Copy every line of the items below word for word, from the first to the last.

>> Start

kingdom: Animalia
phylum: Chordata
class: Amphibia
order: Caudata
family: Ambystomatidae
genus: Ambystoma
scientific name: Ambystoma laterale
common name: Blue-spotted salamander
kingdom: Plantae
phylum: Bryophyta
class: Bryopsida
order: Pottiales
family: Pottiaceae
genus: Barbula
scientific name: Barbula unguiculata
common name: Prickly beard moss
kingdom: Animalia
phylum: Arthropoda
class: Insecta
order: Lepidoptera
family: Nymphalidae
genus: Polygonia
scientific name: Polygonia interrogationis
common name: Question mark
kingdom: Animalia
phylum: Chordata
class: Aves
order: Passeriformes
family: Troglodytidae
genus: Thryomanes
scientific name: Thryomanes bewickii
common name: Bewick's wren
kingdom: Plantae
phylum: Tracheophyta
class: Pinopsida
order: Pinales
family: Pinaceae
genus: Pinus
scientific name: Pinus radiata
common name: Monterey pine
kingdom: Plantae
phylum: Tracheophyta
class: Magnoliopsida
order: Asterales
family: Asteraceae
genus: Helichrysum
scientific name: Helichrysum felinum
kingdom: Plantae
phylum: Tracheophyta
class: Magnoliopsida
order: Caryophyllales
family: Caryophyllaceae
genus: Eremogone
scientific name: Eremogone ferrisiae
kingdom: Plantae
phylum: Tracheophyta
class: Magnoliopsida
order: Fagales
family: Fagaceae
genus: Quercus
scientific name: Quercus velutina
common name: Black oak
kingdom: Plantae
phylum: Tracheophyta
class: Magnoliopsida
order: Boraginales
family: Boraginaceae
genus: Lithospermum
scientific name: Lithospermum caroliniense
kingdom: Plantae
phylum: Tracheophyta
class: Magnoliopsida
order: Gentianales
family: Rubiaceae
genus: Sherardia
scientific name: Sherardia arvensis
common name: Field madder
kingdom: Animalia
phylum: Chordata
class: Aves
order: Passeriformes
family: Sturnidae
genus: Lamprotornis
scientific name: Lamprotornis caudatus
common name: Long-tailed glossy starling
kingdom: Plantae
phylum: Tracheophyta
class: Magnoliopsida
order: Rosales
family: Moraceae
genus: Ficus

>> End

◆ FINISHED EXERCISE ◆
kingdom: Animalia
phylum: Chordata
class: Amphibia
order: Caudata
family: Ambystomatidae
genus: Ambystoma
scientific name: Ambystoma laterale
common name: Blue-spotted salamander
kingdom: Plantae
phylum: Bryophyta
class: Bryopsida
order: Pottiales
family: Pottiaceae
genus: Barbula
scientific name: Barbula unguiculata
common name: Prickly beard moss
kingdom: Animalia
phylum: Arthropoda
class: Insecta
order: Lepidoptera
family: Nymphalidae
genus: Polygonia
scientific name: Polygonia interrogationis
common name: Question mark
kingdom: Animalia
phylum: Chordata
class: Aves
order: Passeriformes
family: Troglodytidae
genus: Thryomanes
scientific name: Thryomanes bewickii
common name: Bewick's wren
kingdom: Plantae
phylum: Tracheophyta
class: Pinopsida
order: Pinales
family: Pinaceae
genus: Pinus
scientific name: Pinus radiata
common name: Monterey pine
kingdom: Plantae
phylum: Tracheophyta
class: Magnoliopsida
order: Asterales
family: Asteraceae
genus: Helichrysum
scientific name: Helichrysum felinum
kingdom: Plantae
phylum: Tracheophyta
class: Magnoliopsida
order: Caryophyllales
family: Caryophyllaceae
genus: Eremogone
scientific name: Eremogone ferrisiae
kingdom: Plantae
phylum: Tracheophyta
class: Magnoliopsida
order: Fagales
family: Fagaceae
genus: Quercus
scientific name: Quercus velutina
common name: Black oak
kingdom: Plantae
phylum: Tracheophyta
class: Magnoliopsida
order: Boraginales
family: Boraginaceae
genus: Lithospermum
scientific name: Lithospermum caroliniense
kingdom: Plantae
phylum: Tracheophyta
class: Magnoliopsida
order: Gentianales
family: Rubiaceae
genus: Sherardia
scientific name: Sherardia arvensis
common name: Field madder
kingdom: Animalia
phylum: Chordata
class: Aves
order: Passeriformes
family: Sturnidae
genus: Lamprotornis
scientific name: Lamprotornis caudatus
common name: Long-tailed glossy starling
kingdom: Plantae
phylum: Tracheophyta
class: Magnoliopsida
order: Rosales
family: Moraceae
genus: Ficus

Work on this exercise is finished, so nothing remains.